Pesquisar este blog

quinta-feira, julho 13, 2017

Palmério Dória 11: As invasões bárbaras


Santarém ficou pequena para as duas. Mamãe ainda procurou sondar junto aos parentes de Ismênia se ela pretendia ficar na cidade depois do escândalo todo. Ao saber que sim, não pensou duas vezes, já que estava com a faca e o queijo na mão:

– Vamos voltar para Belém!!!

Uma operação de certa maneira fácil. Não tínhamos o que o periquito roesse.
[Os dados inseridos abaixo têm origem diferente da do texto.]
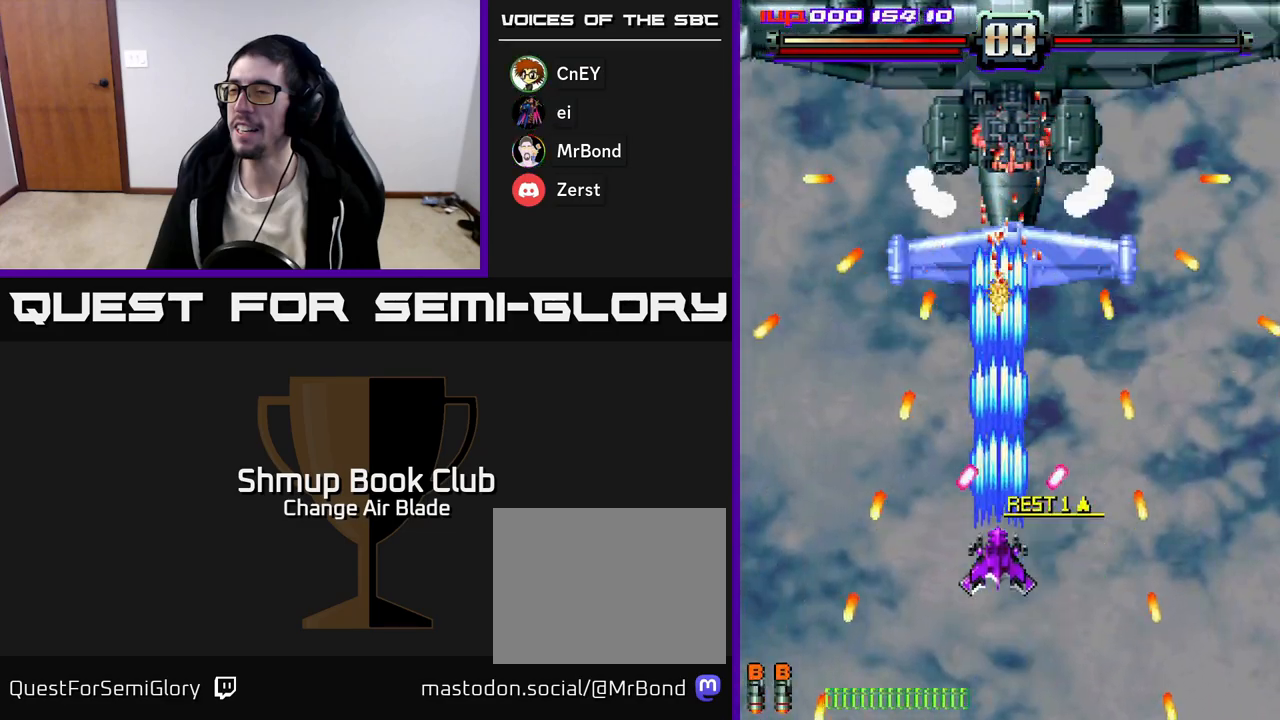
{"buttons": ["A", "DPAD_RIGHT"], "left_stick": "center", "right_stick": "center", "events": [[33, "DPAD_DOWN", "down"], [117, "DPAD_RIGHT", "down"], [500, "DPAD_DOWN", "up"]]}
Eram as tralhas da cozinha, as redes que seriam atadas no convés da gaiola Aquidaban, durante o retorno, uma gravura do Sagrado Coração de Jesus, caprichosamente emoldurada, um retrato do papai e da mamãe colorizados, dois retratos de meus avós maternos, o ferro de passar, a carvão, as fotos e jornais dos tempos de jogador do papai, a máquina Singer movida a pedal, a vitrola do irmão do seu Elias e uma coleção dos livros de Jorge Amado, capa dura, vermelha, que eu ainda não lera.
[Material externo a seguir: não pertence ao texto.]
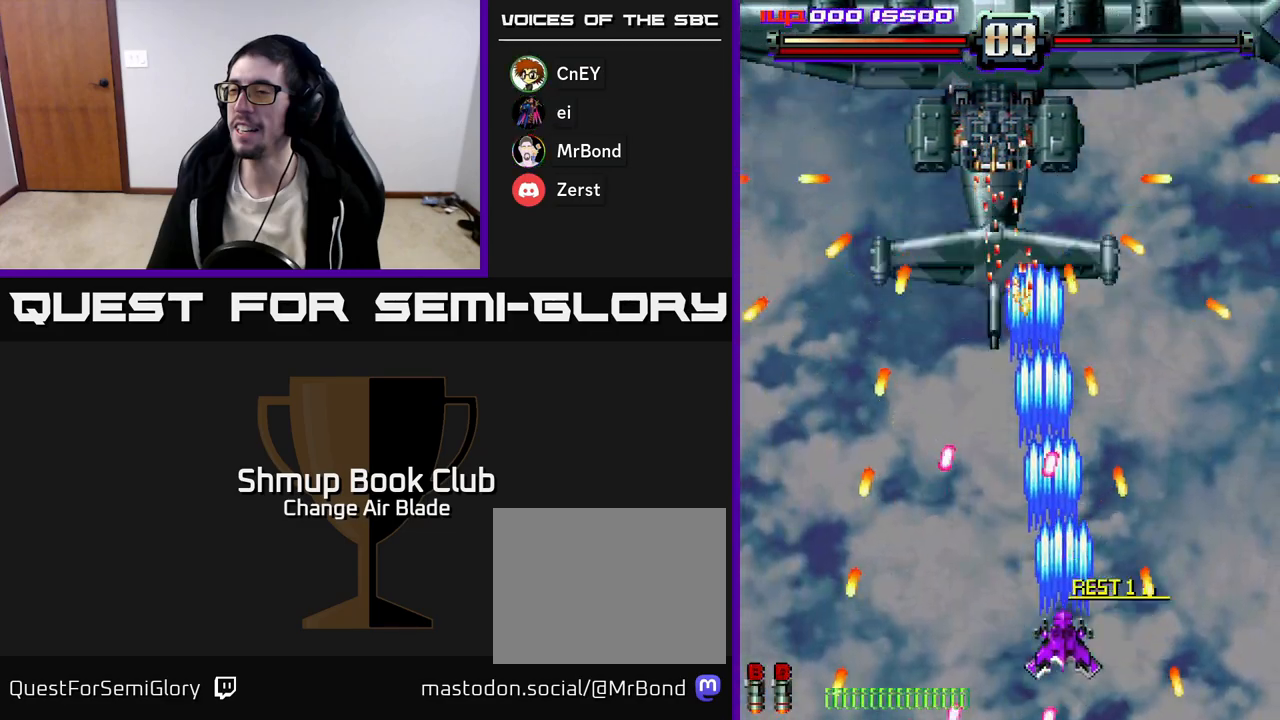
{"buttons": ["A", "DPAD_LEFT"], "left_stick": "center", "right_stick": "center"}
A pior parte da história: Ita não podia ir, a família dela não deixava, talvez por causa de todo aquele bafafá com status de rififi, religiosa como era.

Nessa época, cansei de ouvir histórias de garimpeiros que cortavam o “mal pela raiz”, após perder tudo em noitadas com as prostituas no rendez-vous Vai Quem Quer.

O ouro tinha aparecido no Alto Tapajós, Santarém saiu da modorra, uma legião estrangeira começou a circular pela cidade, que deixou de ser um ponto perdido no mapa – tudo rebate falso, o ouro era de aluvião, nem a história de garimpeiros se auto-mutilando era verdadeira.

Associação de idéias inevitável: sexo podia ser muito bom, mas causava um barulho danado.

No entanto, continuei usando com relativa frequência em Belém, todas as possibilidades infanto-infantis, apesar da implacável perseguição de dona Tita, uma megera que mamãe trouxe de Santarém, marcada por uma tragédia: o filho dela foi o único morto do Tapajós, durante a rebelião comandada em 1956 pelo major da Aeronáutica Haroldo Veloso, contra JK, que reclamava lá no Palácio do Catete:

– Eu ainda nem tive tempo de errar.

(Olhe esse emaranhado: décadas depois, Haroldo Veloso, que provocou a mobilização de cerca de quatrocentos homens das três armas para sufocar sua revolta, que tinha a adesão velada de grande parte da oficialidade brasileira, morreu em consequência de um tiro na perna defendendo como deputado federal, o mandato do prefeito de Santarém, Elias Pinto, aquele homem de Getúlio no Baixo Amazonas, do PTB, que com militares golpistas como ele tentaram liquidar desde 1954, com a República do Galeão, e só conseguiram em 1964. Antes desses acontecimentos, já deputado, era figura de destaque no Café Central, na avenida Presidente Vargas, em Belém.)

Mas eu não podia ir com a minha irmã para o porão, brincar de papi-e-mamãe, que dona Tita, brandindo uma vassoura, saía correndo atrás da gente, aos berros:

– É por isso que o peito dela tá crescendo!!!